Na Bolsa, o Ibovespa fechou aos 166.783,57 pontos, com baixa de 0,09%, segundo a B3. Foi a décima sessão consecutiva de queda do principal índice acionário brasileiro, ampliando uma sequência negativa que já havia acumulado perdas superiores a 7% desde o início da série. Durante o pregão desta segunda-feira, o indicador oscilou entre 168.006,60 pontos, na máxima, e 166.463,50 pontos, na mínima.
No cenário doméstico, os investidores repercutiram principalmente o resultado do IBC-Br, considerado uma prévia do Produto Interno Bruto. O indicador do Banco Central apontou retração de 0,64% da atividade econômica em junho, na comparação com maio, resultado mais fraco do que o esperado pelo mercado. Ao mesmo tempo, o Boletim Focus manteve as projeções para inflação, Selic, crescimento econômico e câmbio, sinalizando pouca mudança nas expectativas dos agentes financeiros.
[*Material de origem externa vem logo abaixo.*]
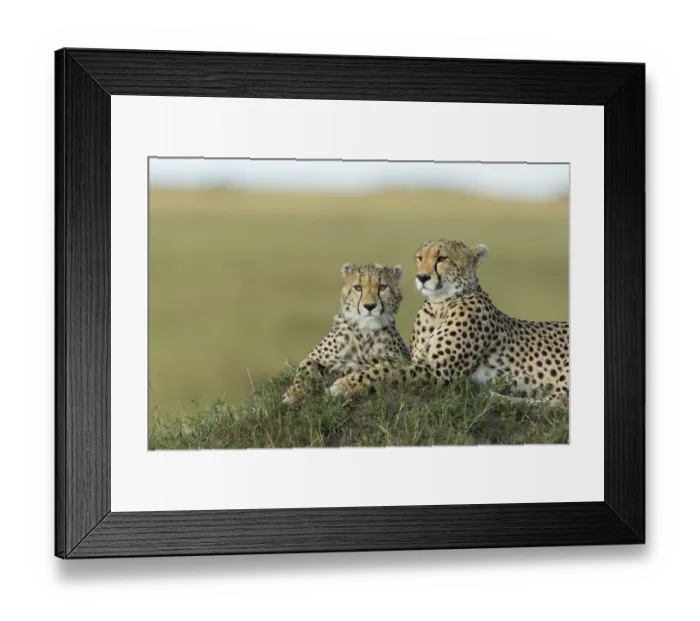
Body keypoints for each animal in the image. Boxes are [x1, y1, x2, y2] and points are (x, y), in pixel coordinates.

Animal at [282, 262, 411, 404]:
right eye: (358, 287)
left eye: (382, 287)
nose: (370, 306)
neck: (364, 331)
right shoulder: (315, 357)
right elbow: (306, 365)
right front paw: (295, 392)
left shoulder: (405, 362)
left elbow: (377, 370)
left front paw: (343, 386)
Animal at [329, 239, 569, 407]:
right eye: (419, 258)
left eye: (442, 258)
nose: (422, 277)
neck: (438, 306)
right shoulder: (420, 360)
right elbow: (382, 362)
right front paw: (342, 366)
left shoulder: (440, 370)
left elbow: (388, 371)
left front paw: (345, 384)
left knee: (557, 405)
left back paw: (494, 396)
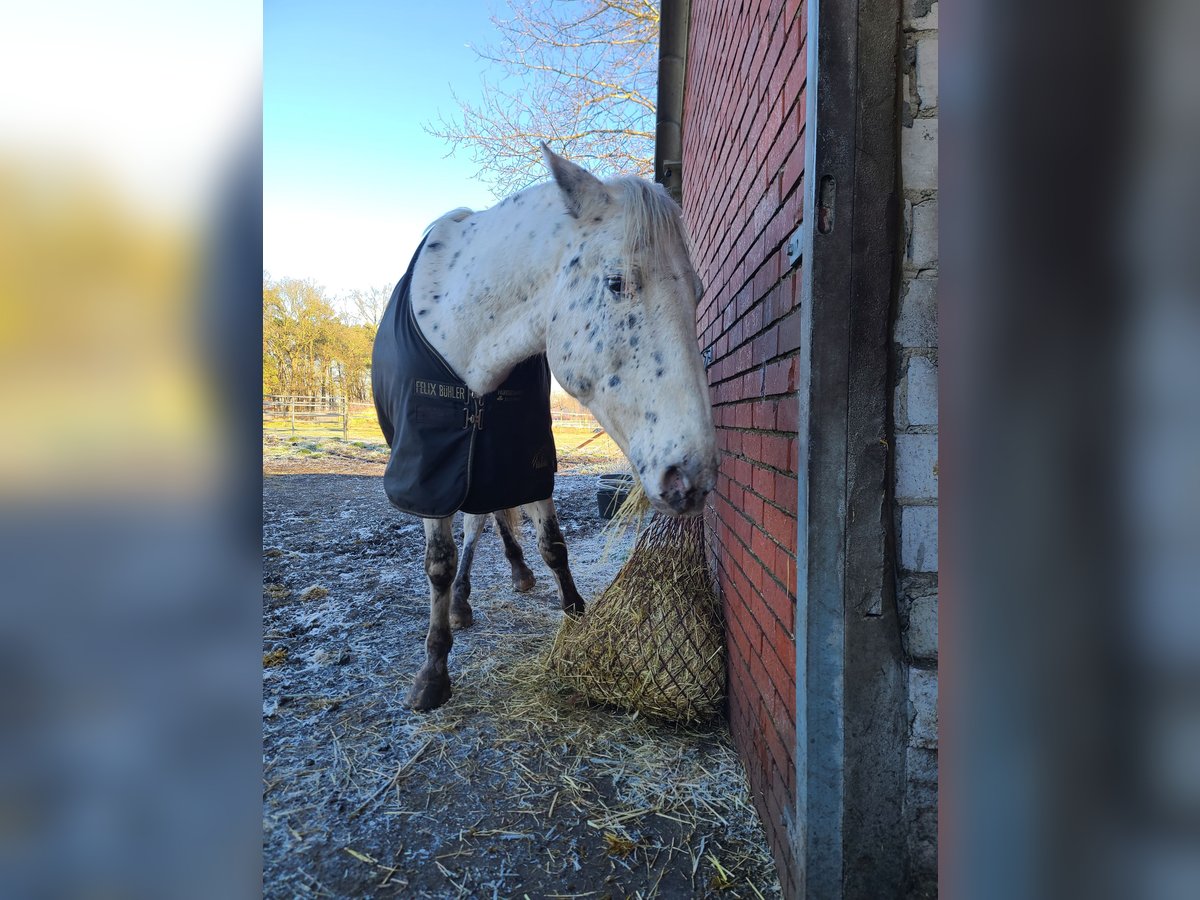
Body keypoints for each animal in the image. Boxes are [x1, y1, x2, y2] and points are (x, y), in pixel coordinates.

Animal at [372, 146, 710, 710]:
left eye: (698, 291)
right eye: (617, 282)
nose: (691, 478)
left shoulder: (526, 457)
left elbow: (552, 542)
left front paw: (577, 613)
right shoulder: (428, 472)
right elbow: (439, 563)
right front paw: (433, 672)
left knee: (485, 520)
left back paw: (506, 577)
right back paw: (461, 603)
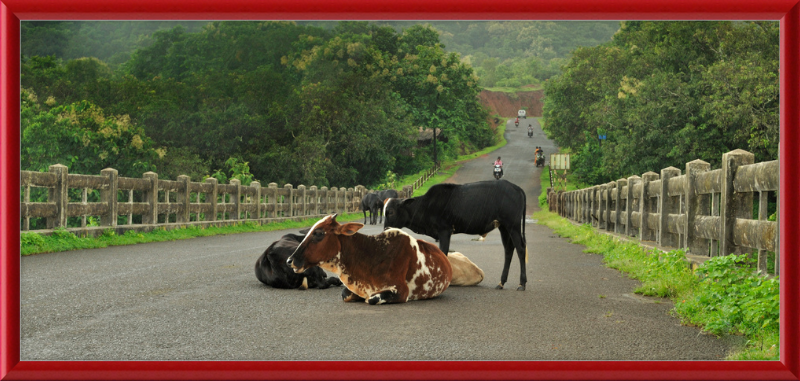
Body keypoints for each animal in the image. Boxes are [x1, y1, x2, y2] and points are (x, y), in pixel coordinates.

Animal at [382, 180, 528, 290]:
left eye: (391, 212)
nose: (385, 229)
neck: (426, 205)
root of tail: (516, 188)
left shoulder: (445, 231)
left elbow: (443, 253)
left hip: (513, 225)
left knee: (521, 249)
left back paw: (522, 283)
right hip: (504, 227)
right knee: (509, 250)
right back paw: (501, 282)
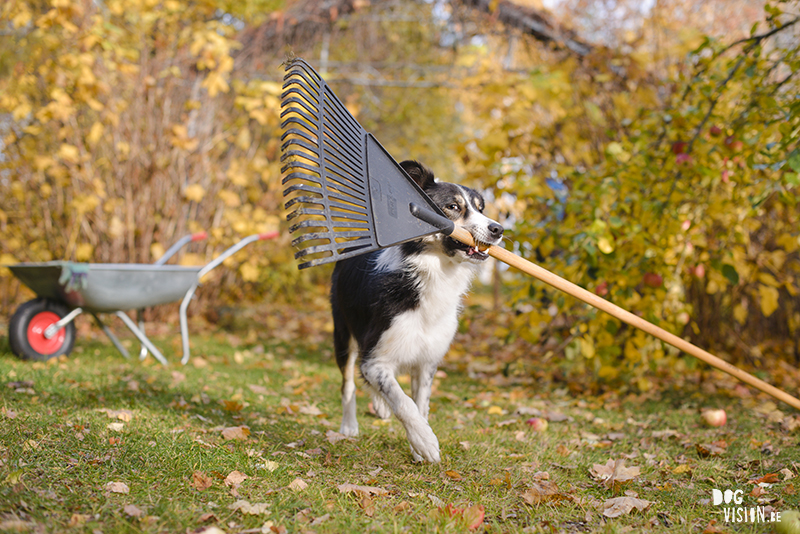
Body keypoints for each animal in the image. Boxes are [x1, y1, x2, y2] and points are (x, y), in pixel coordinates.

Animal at [328, 160, 504, 464]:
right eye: (452, 207)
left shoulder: (427, 360)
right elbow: (403, 401)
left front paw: (418, 446)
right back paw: (349, 425)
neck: (434, 274)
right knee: (348, 381)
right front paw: (425, 442)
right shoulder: (377, 356)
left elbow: (420, 404)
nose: (498, 229)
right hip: (344, 335)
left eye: (480, 208)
As declarações do presidente do Banco Central, Gabriel Galípolo, também estiveram no centro das atenções. Ele voltou a defender a manutenção de juros elevados enquanto a demanda interna continuar avançando em ritmo superior ao da oferta, como forma de conter as pressões inflacionárias. O ministro da Fazenda, Dario Durigan, por sua vez, afirmou que uma redução da taxa básica de juros passa por uma política de gastos públicos responsável e coordenada entre os diferentes Poderes.
No ambiente corporativo, a recuperação judicial da Casas Bahia também pesou sobre os negócios. A companhia protocolou o pedido na 2ª Vara de Falências e Recuperações Judiciais de São Paulo, com passivos de R$ 17,3 bilhões, depois de divulgar prejuízo de aproximadamente R$ 10 bilhões no segundo trimestre. As ações da empresa chegaram ao fim do pregão cotadas a R$ 0,44, com queda de 33,33%, enquanto o movimento sobre os papéis do setor contribuiu para pressionar o mercado acionário.
No exterior, a alta do petróleo e o aumento das tensões geopolíticas também contribuíram para a cautela dos investidores. O Brent chegou a operar próximo de US$ 90 por barril, enquanto as bolsas de Nova York encerraram o dia em baixa, com Dow Jones recuando 0,51%, S&P 500 caindo 0,52% e Nasdaq perdendo 0,31%. No Brasil, ações da Petrobras ajudaram a limitar a pressão sobre o Ibovespa, beneficiadas pela valorização do petróleo.